Researchers at the Cleveland Clinic have identified a biological connection between gut bacteria metabolism and obesity. The research was spearheaded by the Cleveland Clinic Lerner Research Institute's J. Mark Brown Ph.D. The research group determined that blocking an intestinal microbial pathway has the potential to ward off obesity as well as insulin resistance. It can even prompt fat tissue to be more metabolically active. The results of the study were publicized in the journal Cell Reports. Dr. Rebecca Schugar is the primary author on the study's publication.
About the Research
The research team analyzed the metabolic pathway that generates trimethylamine oxide, referred to as TMAO. This is a chemical created by gut bacteria when the body digests vitally important nutrients like carnitine, lecithin, and choline. These nutrients are found in animal products like processed meats, red meat, liver, and eggs. Dr. Brown worked with Dr. Stanley Hazen on the study. They found that particularly high levels of TMAO are tied to an increased risk for cardiovascular events like strokes and heart attacks.
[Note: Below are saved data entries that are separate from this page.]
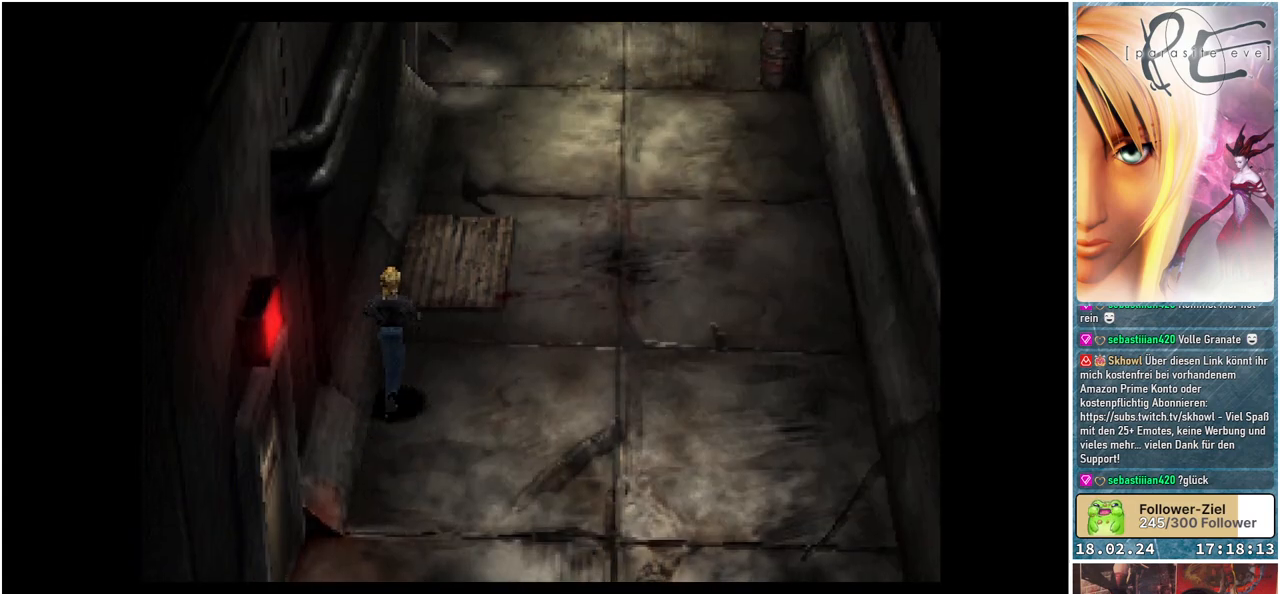
{"buttons": ["B", "DPAD_UP"], "events": []}
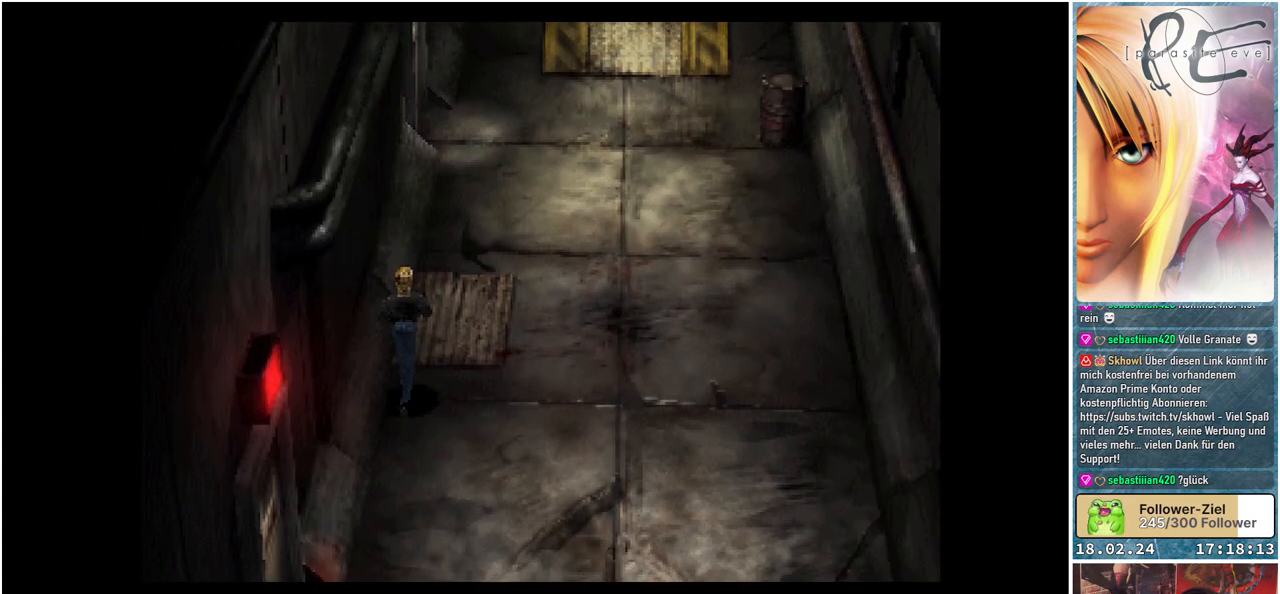
{"buttons": ["B", "DPAD_UP"], "events": []}
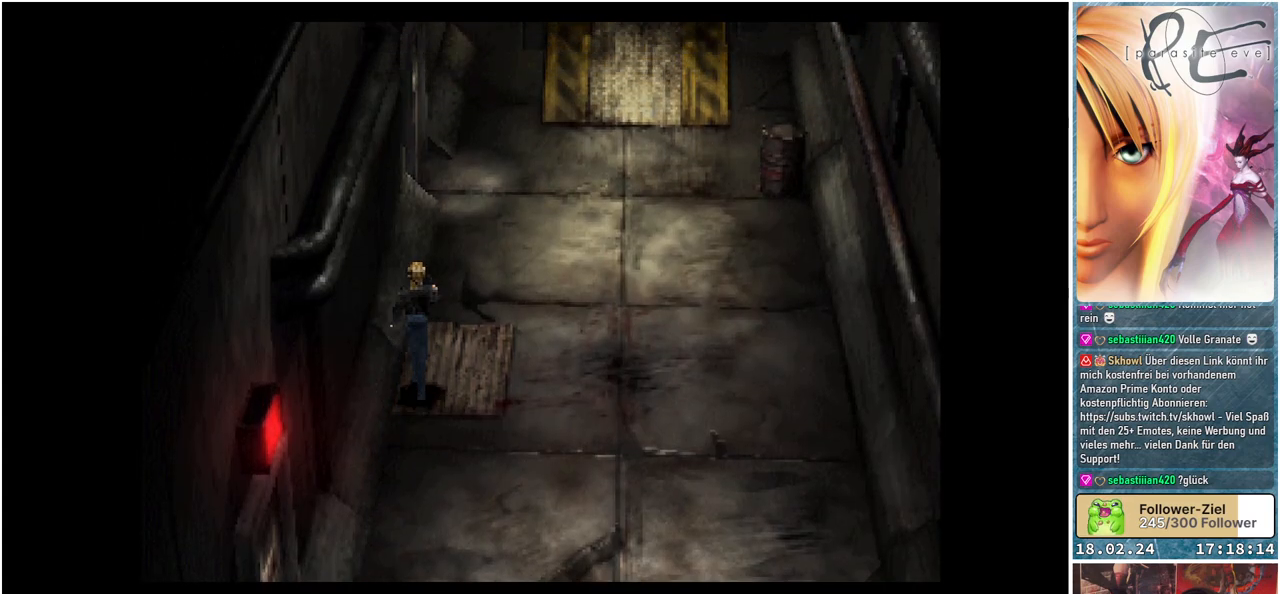
{"buttons": ["B", "DPAD_UP"], "events": []}
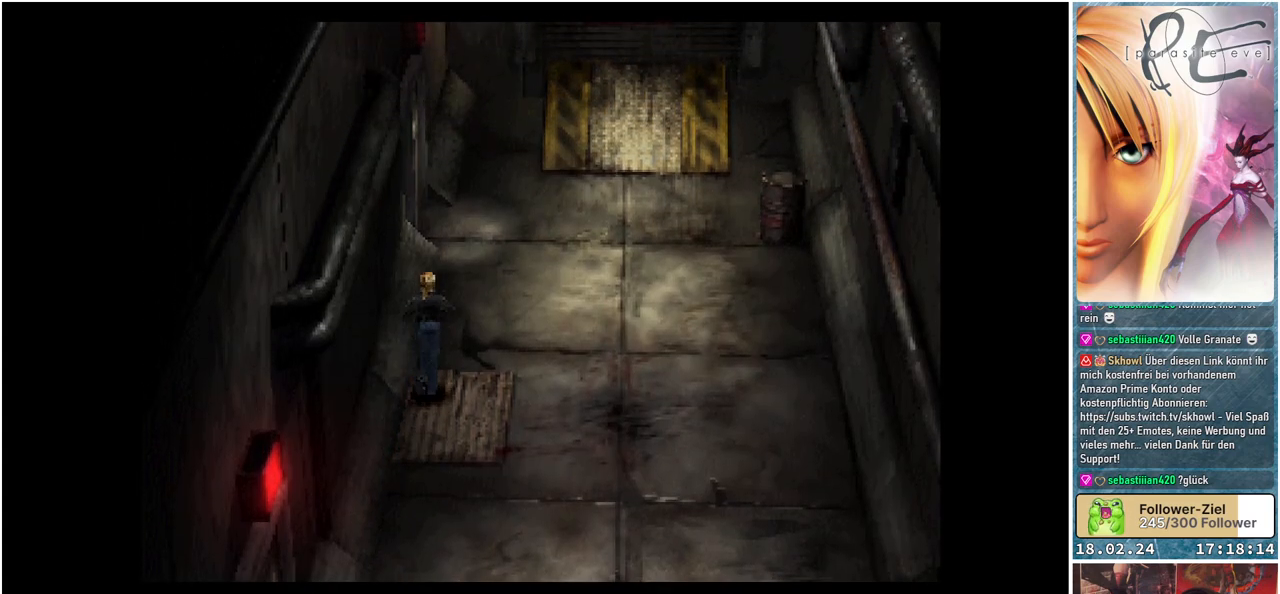
{"buttons": ["B", "DPAD_UP"], "events": []}
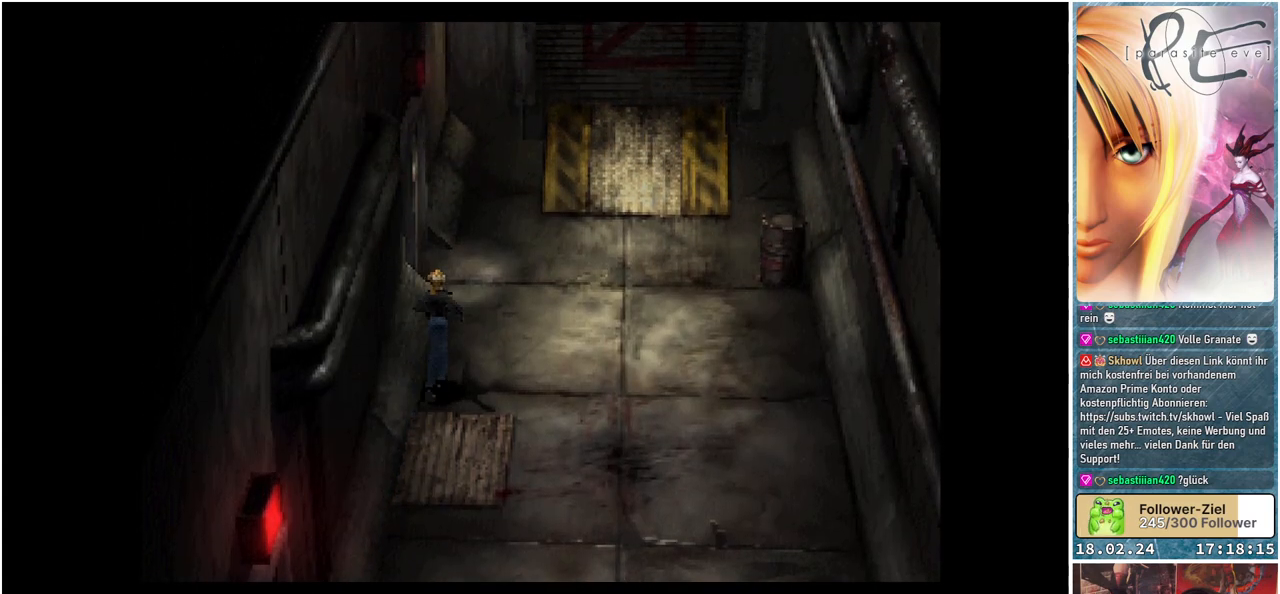
{"buttons": ["B", "DPAD_UP"], "events": []}
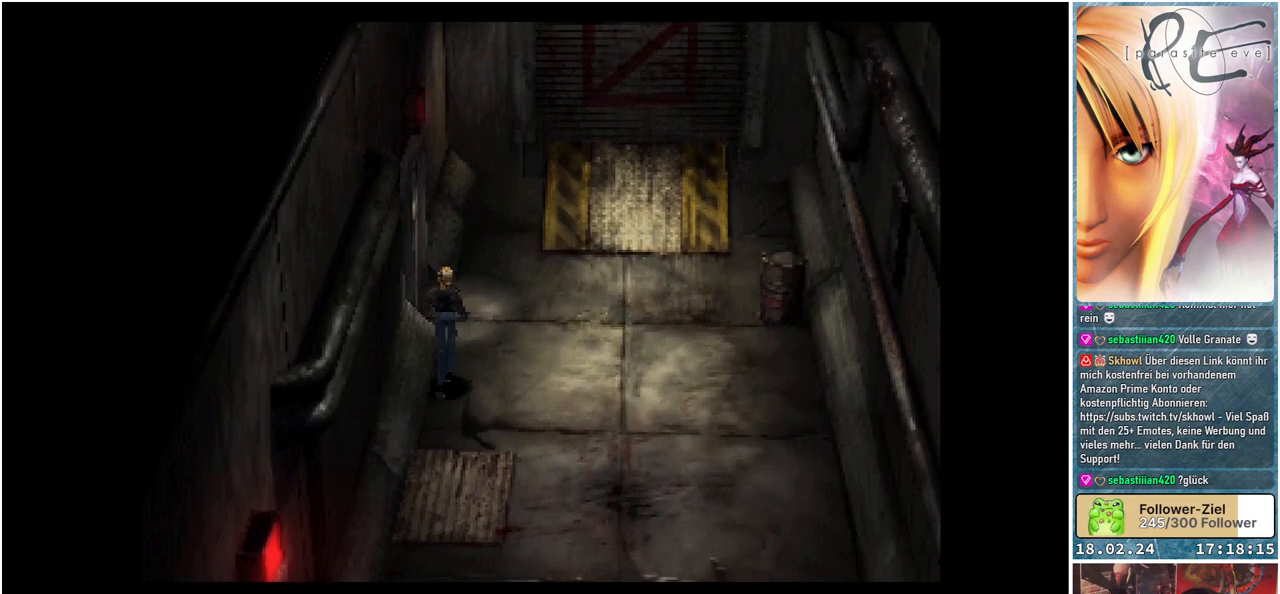
{"buttons": ["B", "DPAD_UP"], "events": []}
It has long been known that obesity is linked to cardiovascular disease. The research team kept this fact in mind when hypothesizing that TMAO might play a part in the metabolic pathways that spur obesity. The researchers keyed in on the host enzyme known as flavin-containing monooxygenase 3, know as FMO3. It converts TMAO to an active form. The researchers determined mice that had either a missing or a deactivated FMO3 gene enjoyed protection against obesity, even when provided with a diet high in calories and fat. The research team also found mice that are FMO3-negative displayed an elevated expression of genes linked to brown or beige fat cells that are much more metabolically active compared to white fat cells.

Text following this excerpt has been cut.